### [Exercise details]
Count the lines in the records below that contain the string "chart", treating uppercase and lowercase as different. Reply with the number alone.

### [Extracted data]
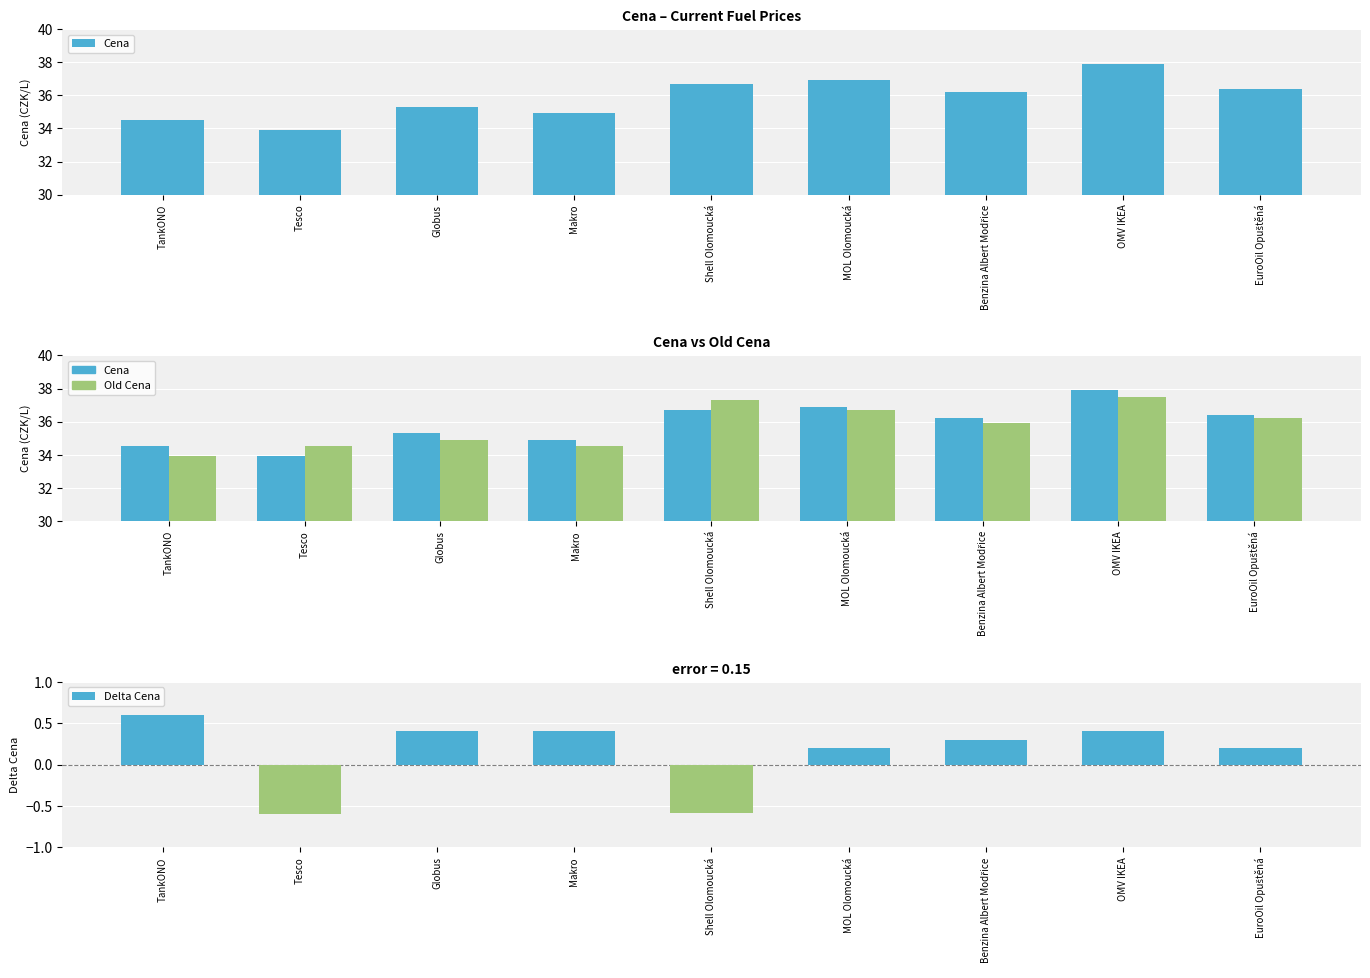

Between Benzina Albert Modřice and OMV IKEA, which series saw the biggest shift?

Cena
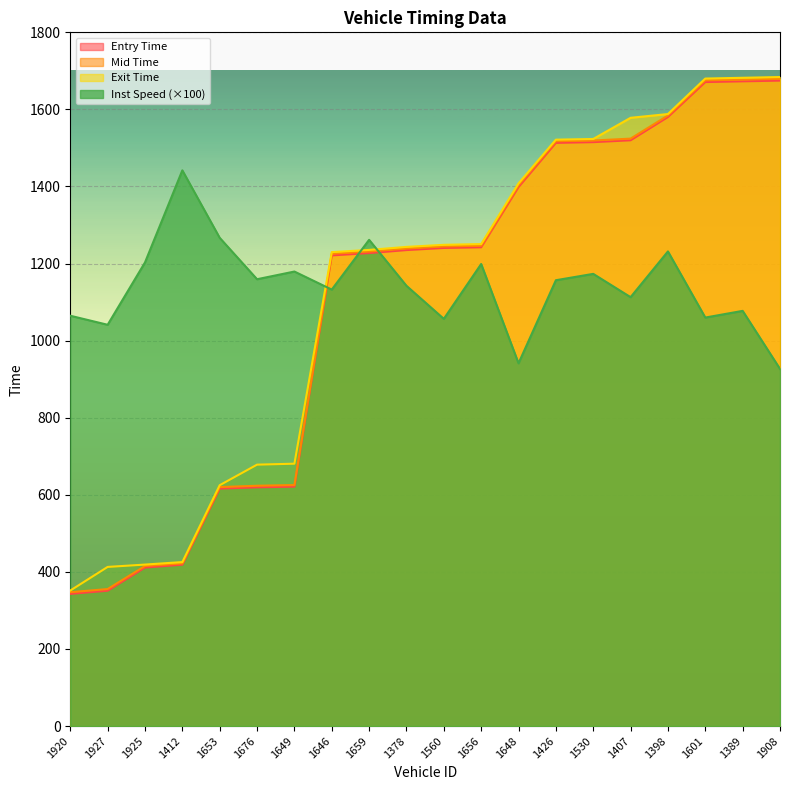

Which label corresponds to the largest value in the chart?

1908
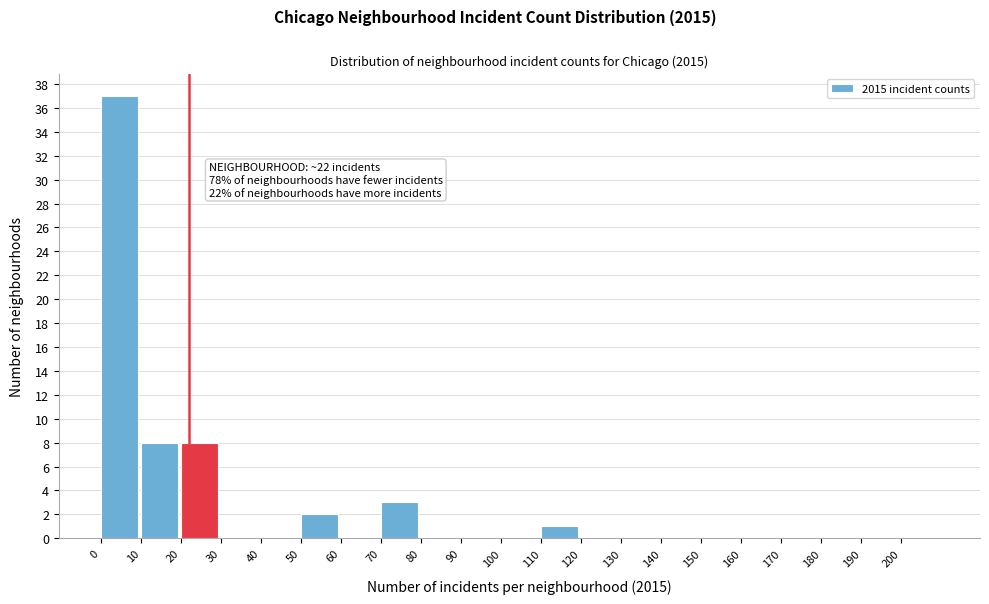

Over which range of the x-axis is the bar tallest?

0 to 10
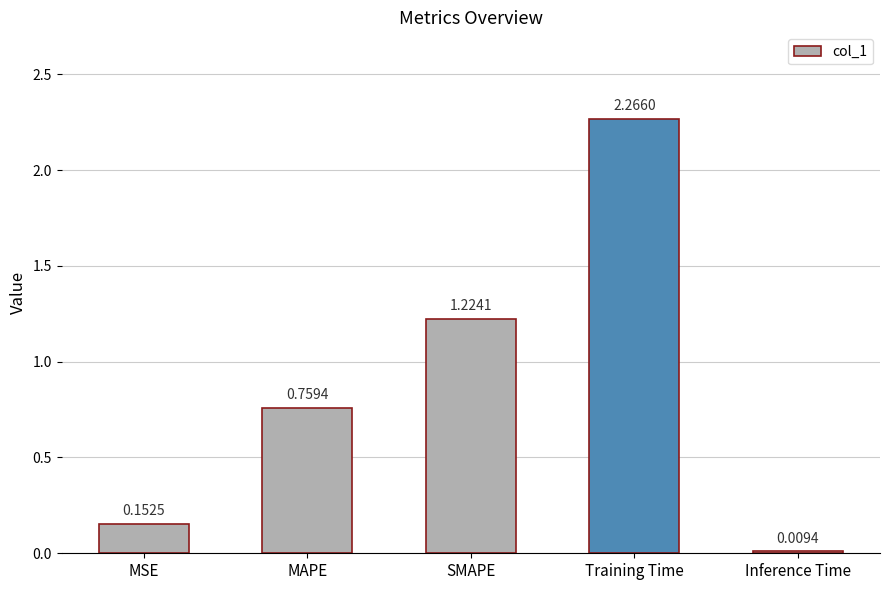

Which has a higher value, SMAPE or MSE?

SMAPE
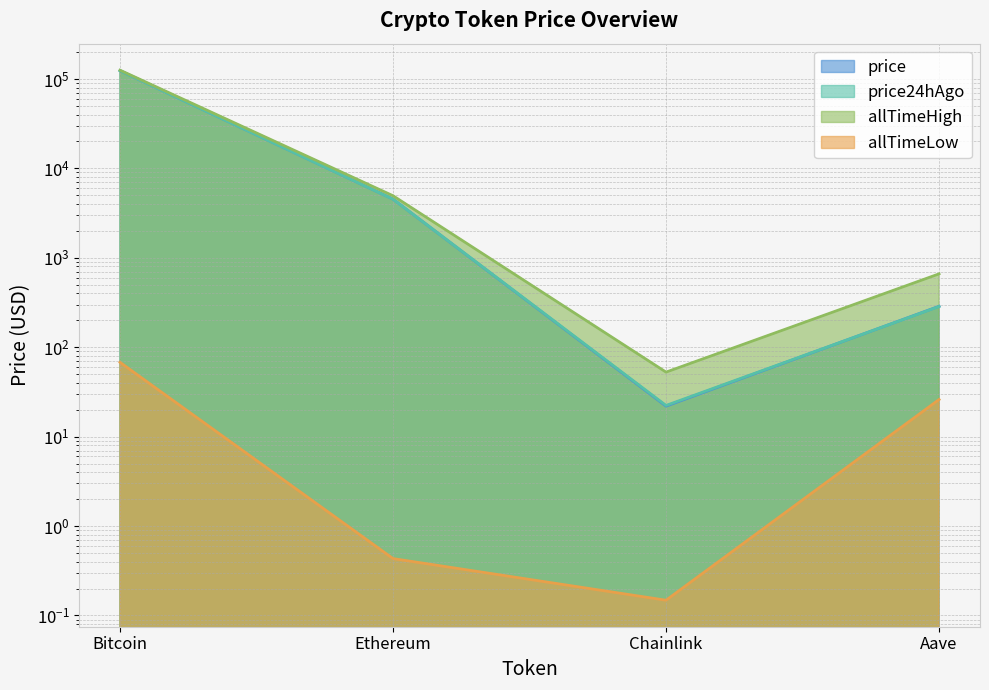

Reading right to left, extract all data points from this chart.

price: 287.4	21.9	4537.4	124042.0
price24hAgo: 285.6	22.3	4529.5	123799.0
allTimeHigh: 661.7	52.7	4946.1	125506.0
allTimeLow: 26.0	0.1	0.4	67.8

### [Solution to this task]
2